But I will consider the period from 2019 to 2021, because, as we have already found out, most respondents have a salary of up to 5k per year, and in the 2018 survey, respondents chose salaries with too large scale (for example 0-10k), so it would be more correct to consider surveys where more correct salaries are indicated.

In [None]:
sal21d = {'25,000-29,999': 27500,
          '60,000-69,999': 65000,
          '$0-999': 500,
          '30,000-39,999': 35000,
          '15,000-19,999': 17500,
          '70,000-79,999': 75000,
          '2,000-2,999': 2500,
          '10,000-14,999': 12500,
          '5,000-7,499': 6250,
          '20,000-24,999': 22500,
          '1,000-1,999': 1500,
          '100,000-124,999': 112500,
          '7,500-9,999': 8750,
          '4,000-4,999': 4500,
          '40,000-49,999': 45000,
          '50,000-59,999': 55000,
          '3,000-3,999': 3500,
          '300,000-499,999': 400000,
          '200,000-249,999': 225000,
          '125,000-149,999': 137500,
          '250,000-299,999': 275000,
          '80,000-89,999': 85000,
          '90,000-99,999': 95000,
          '150,000-199,999': 175000,
          '>$1,000,000': 1000000,
          '$500,000-999,999': 750000}

sur2021['salary'] = sur2021['Q25'].map(sal21d)

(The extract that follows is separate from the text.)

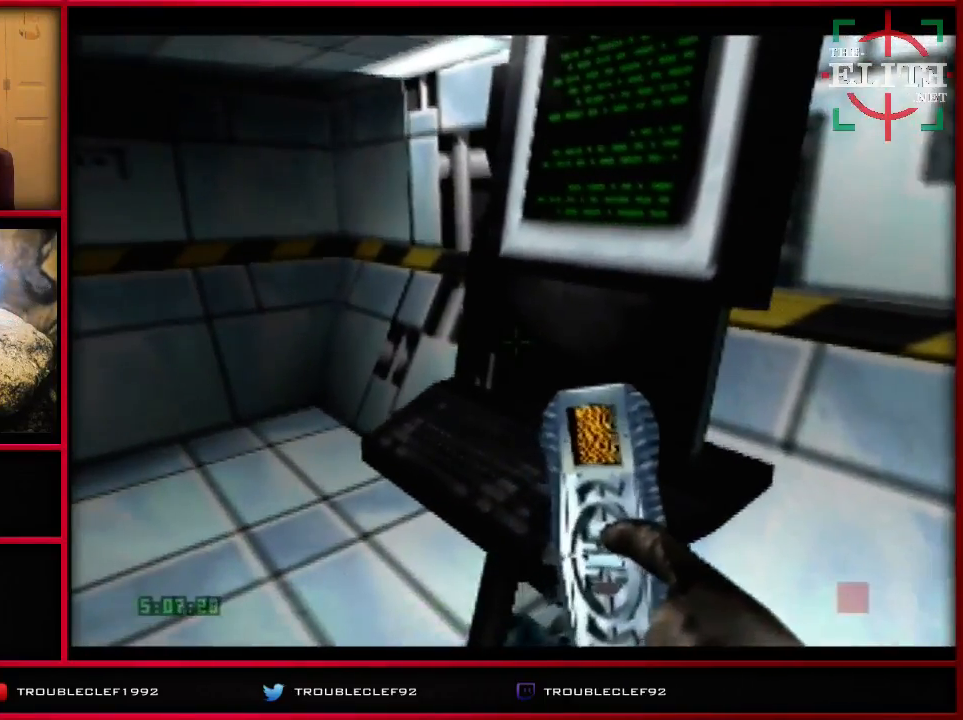
{"buttons": ["A"], "left_stick": "down-right", "events": [[200, "left_stick", "right"], [267, "left_stick", "down-right"]]}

sal19d = {'30,000-39,999': 35000,
          '5,000-7,499': 6250,
          '250,000-299,999': 275000,
          '4,000-4,999': 45000,
          '60,000-69,999': 65000,
          '10,000-14,999': 12500,
          '80,000-89,999': 85000,
          '$0-999': 500,
          '2,000-2,999': 2500,
          '70,000-79,999': 75000,
          '90,000-99,999': 95000,
          '125,000-149,999': 137500,
          '40,000-49,999': 45000,
          '20,000-24,999': 22500,
          '15,000-19,999': 17500,
          '100,000-124,999': 112500,
          '7,500-9,999': 8750,
          '150,000-199,999': 175000,
          '25,000-29,999': 27500,
          '3,000-3,999': 3500,
          '1,000-1,999': 1500,
          '200,000-249,999': 225000,
          '50,000-59,999': 55000,
          '> $500,000': 500000,
          '300,000-500,000': 400000}

sur2019['salary'] = sur2019['Q10'].map(sal19d)

ms19 = sur2019.groupby(["Q4", "Q5"]).agg({'salary': 'mean'}).reset_index()
ms19 = ms19[ms19['Q5'].isin(jobs)].query("Q4 != 'Other'")

ms21 = sur2021.groupby(["Q4", "Q5"]).agg({'salary': 'mean'}).reset_index()
ms21 = ms21[ms21['Q5'].isin(jobs)].query("Q4 != 'Other'")

ms21_2 = sur2021.groupby(["Q5"]).agg({'salary': 'mean'}).reset_index()

ms19_21 = sur2019.groupby(["Q5"]).agg({'salary': 'mean'}).reset_index()
ms19_21 = ms19_21[ms19_21['Q5'].isin(jobs)]
ms19_21 = ms19_21.merge(ms21_2, how = 'left', left_on = 'Q5', right_on = 'Q5').rename(columns={'salary_x': '2019', 'salary_y': '2021'})
ms19_21['dynamics'] = round((100 - (ms19_21['2021'] / ms19_21['2019']) * 100), 1)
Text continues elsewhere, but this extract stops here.